## SUPPLIED INFORMATION
•••••
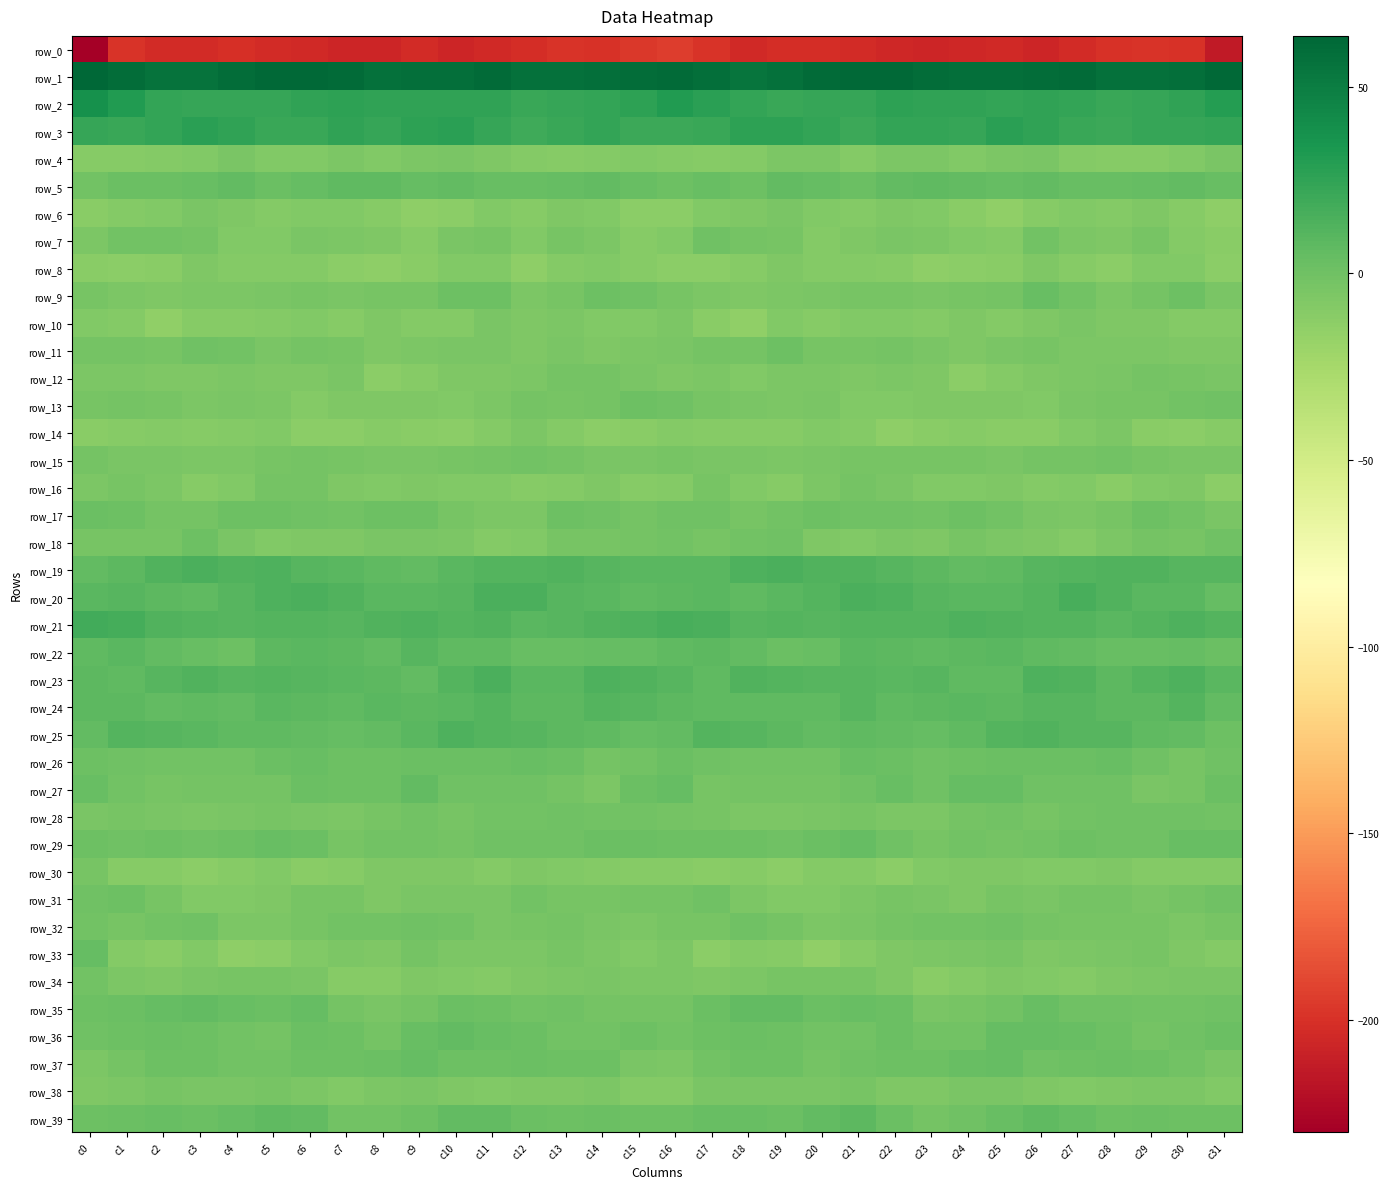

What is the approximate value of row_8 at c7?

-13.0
•••••
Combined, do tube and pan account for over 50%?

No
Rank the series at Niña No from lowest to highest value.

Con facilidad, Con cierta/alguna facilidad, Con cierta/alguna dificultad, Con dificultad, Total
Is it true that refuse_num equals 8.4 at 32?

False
•••••
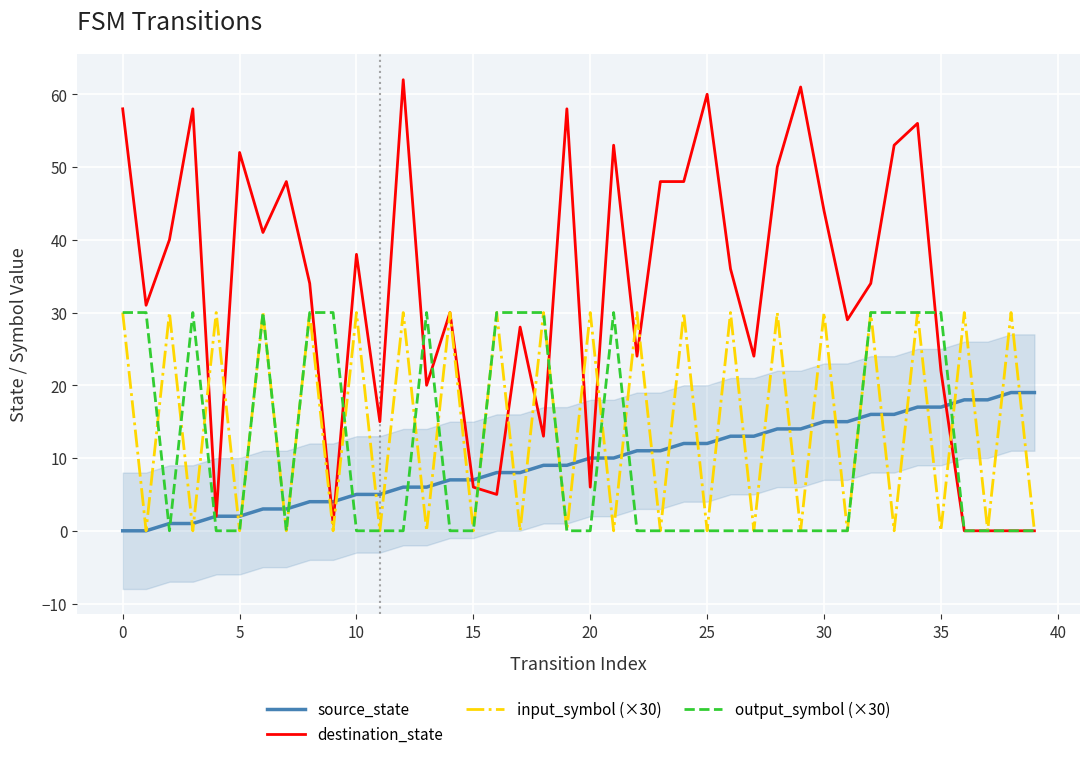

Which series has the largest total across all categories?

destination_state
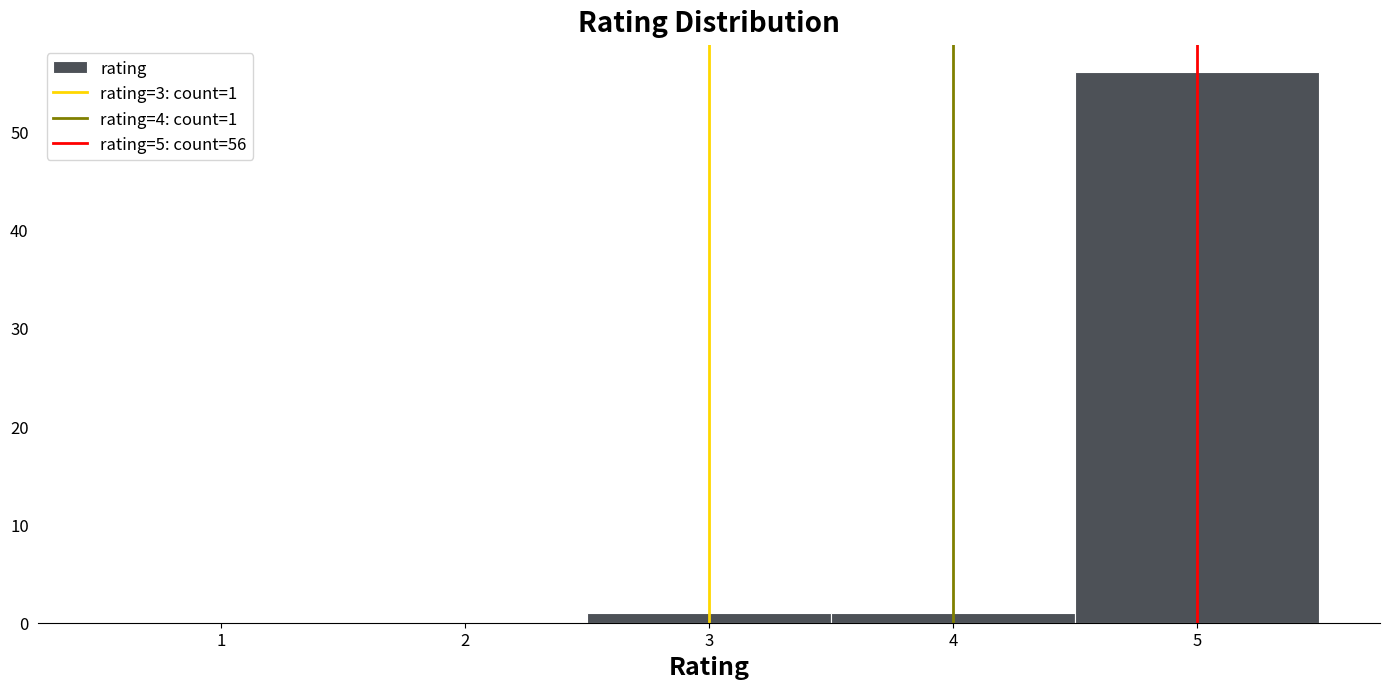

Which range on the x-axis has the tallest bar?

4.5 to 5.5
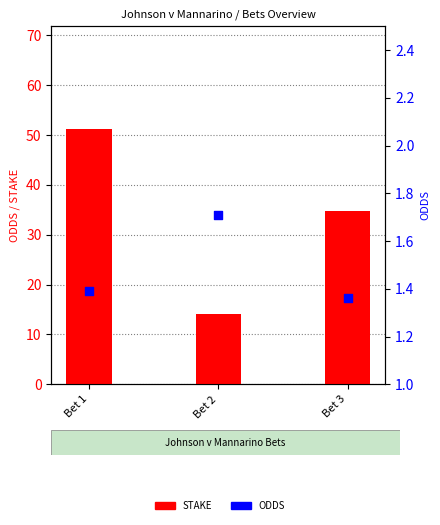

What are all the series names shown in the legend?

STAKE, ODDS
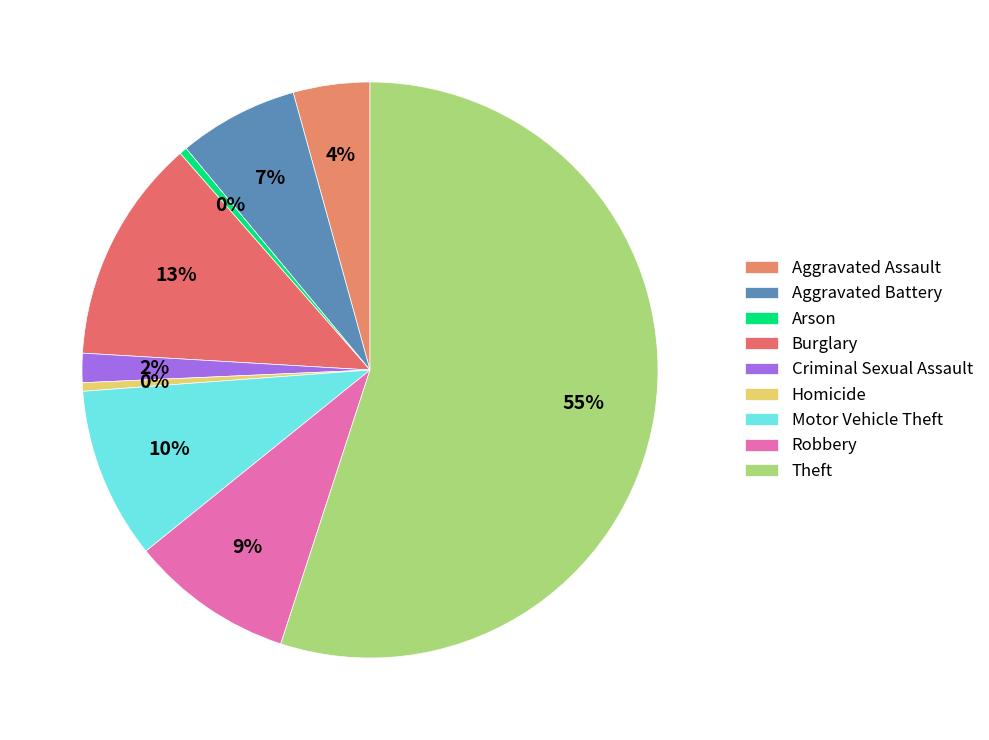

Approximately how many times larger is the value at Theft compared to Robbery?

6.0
•••••
## WORK REQUIRED
Copy each line of the listing above that contains the word "series".

## SOLUTION TO THIS TASK
Rank the series at Niña No from lowest to highest value.
Which series has the largest total across all categories?
What are all the series names shown in the legend?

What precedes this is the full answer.